Is it possible for you to use a low grade(5 or less) 1/4" or appropriate sized bolt and nut for this?? Many blowers do. As long as it shears without gears or the engine being harmed,that's all that counts. Maybe that's why you coudn't find it in the parts list.
I just took the time to check a parts site I frequent,and that's exactly what they sell for shear pins for Murrays. It didn't state so,but measure the diameter of the hole and I think 1/4" is what you'll find. Hope this helps.


----------



## bgbass (Jan 11, 2008)

I know they are 1/4 but they have a spacer with them and i havent found any in 1/4 with the spacer


----------



## Lawnmowertech (Nov 12, 2008)

bg have you got a picture of one of these bolts ? 

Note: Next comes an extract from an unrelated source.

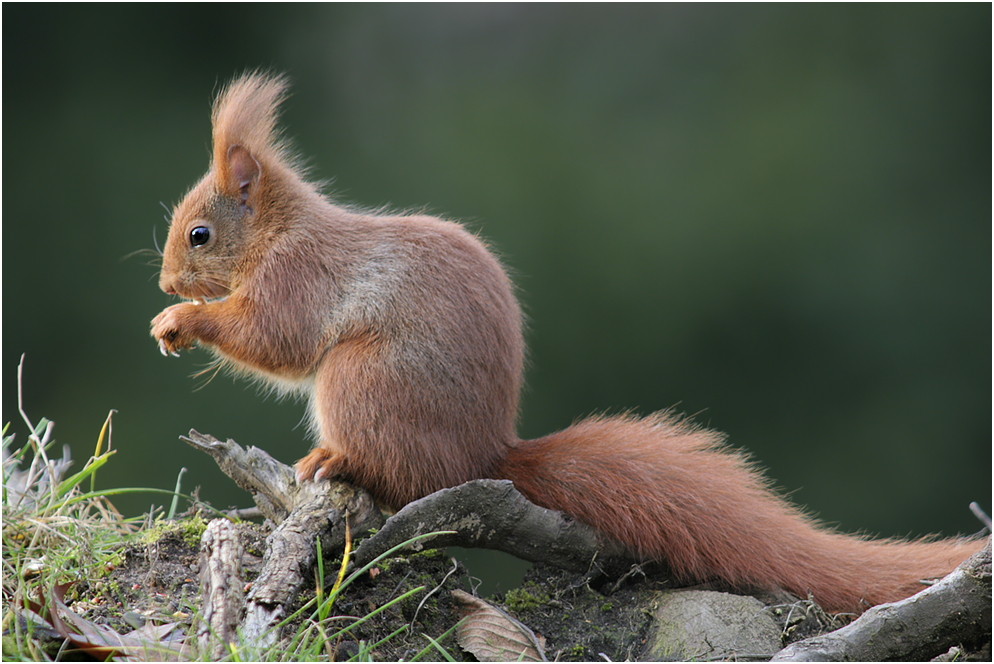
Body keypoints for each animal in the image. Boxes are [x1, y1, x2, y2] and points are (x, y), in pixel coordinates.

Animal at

that you can post on here ?


----------



## golftech (Jan 3, 2009)

A spacer??? I can't visualize what that would be used for.

Alright,is this it?
http://jackssmallengines.com/murray_snow_parts.cfm
It doesn't look like much more then a thick washer. Is it placed on the bolt after you insert it,then the nut,or one on each end? If that's all it is,I'd just use a washer or double up on it.


----------



## bgbass (Jan 11, 2008)

I figured it out the spacer is used because the bolt head will go into the shaft when you tighten it so I just put a washer there and it workes fine.That is the most stupid setup I ever seen. Thanks for the help


----------



## bmwe0692 (Jun 28, 2008)

On my 8 h.p. 26 trac-drive craftsman,536.885910. It shows a 1/4 " spacer on

the rakes part 3943. Bolt 1/4-20 x 1 3/4" part 9524. Just another part to fall 

off and get thrown into the lawn. Could even be there to set the shear bolt 

to the right height to shear better. I wrap my shear bolts with the handy-

mans secret weapon(DUCT TAPE) to keep the parts in sight.

Hope this helps!!

T.J.


----------